The Executive Director of Christians Care International, Don Horwitz, speaks with PneumaReview.com about anti-Semitism, the relationship between the Church and Judaism, and his own journey to help the vulnerable and abused in the former Soviet Union.
PneumaReview.com: Please tell us a little about yourself, your religious background, family, and your involvement with Christians Care International.
Don Horwitz: As the grandson of Russian Jewish immigrants who fled for their lives from Ukraine in 1917, I have always maintained a strong connection with my family’s heritage. Many of my family members were lost, or survived the concentration camps of the Holocaust. During repeated visits to Russia and Ukraine, I witnessed the horrific humanitarian crisis that was taking place in the former Soviet Union. People of all ages, including orphans and the elderly, were suffering from neglect and abuse, with no hope for a healthy future.

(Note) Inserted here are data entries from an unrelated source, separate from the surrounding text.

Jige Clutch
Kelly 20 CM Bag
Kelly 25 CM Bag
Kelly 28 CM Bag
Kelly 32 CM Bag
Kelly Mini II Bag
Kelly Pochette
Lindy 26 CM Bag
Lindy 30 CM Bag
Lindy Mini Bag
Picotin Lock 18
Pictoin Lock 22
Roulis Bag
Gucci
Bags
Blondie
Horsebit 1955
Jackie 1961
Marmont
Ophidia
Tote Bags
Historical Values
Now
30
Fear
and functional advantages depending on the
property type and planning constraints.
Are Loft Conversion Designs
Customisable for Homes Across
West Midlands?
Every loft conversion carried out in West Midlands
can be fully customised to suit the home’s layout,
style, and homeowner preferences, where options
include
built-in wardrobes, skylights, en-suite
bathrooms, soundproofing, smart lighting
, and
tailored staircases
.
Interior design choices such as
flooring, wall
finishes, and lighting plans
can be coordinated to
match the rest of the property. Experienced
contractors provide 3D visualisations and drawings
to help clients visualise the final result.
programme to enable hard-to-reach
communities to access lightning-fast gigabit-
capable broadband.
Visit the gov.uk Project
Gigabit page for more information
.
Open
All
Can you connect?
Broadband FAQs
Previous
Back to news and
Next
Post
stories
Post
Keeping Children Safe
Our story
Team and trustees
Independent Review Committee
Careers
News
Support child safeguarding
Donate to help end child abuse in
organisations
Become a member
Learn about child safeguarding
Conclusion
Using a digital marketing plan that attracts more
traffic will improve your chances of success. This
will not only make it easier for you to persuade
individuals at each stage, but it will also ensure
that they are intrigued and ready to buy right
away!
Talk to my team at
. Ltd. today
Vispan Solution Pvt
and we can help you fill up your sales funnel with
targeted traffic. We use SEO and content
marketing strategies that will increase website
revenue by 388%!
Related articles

After much thought and prayer, I decided to act by adopting my three daughters from an orphanage in Irkutsk, Russia in 1997. All three of my girls suffered from deep psychological scars resulting from years of severe abuse and maltreatment.
Here in the U.S., I was able to get help for my daughters, but I was deeply troubled about the thousands of children left behind, trapped in cold, heartless orphanages in the former Soviet Union.
I decided to create a charity in Moscow to help children aging out of orphanages acquire therapeutic services, independent living skills and job training so that could move forward with their lives. With a professional background in film, I also began producing a series of films and TV programs for Phil Hunter, the founder of Christians Care International, formerly known as 49:22TRUST, about the suffering of Jews in the former Soviet Union. This was my first exposure to the work of Christians Care International.
PneumaReview.com: How did you, as a Jewish man, come to lead a Christian ministry, Christians Care International?
Don Horwitz: A Christian man, Phil Hunter taught me more about Judaism than I had learned from my own family. Phil became a father figure in my life and I worked with him for several years making films before he became terminally ill. After Phil passed away, his family asked me to take his place in leading Christians Care International.
Before saying “yes,” my first reaction was, “How can a Jew run a Christian ministry?” After many hours of prayer, I realized that it would be a unique opportunity to strengthen the relationship between Christians and Jews, and that as a Jew, I would be able to open new doors for the ministry within Israel and the Jewish communities the organization serves.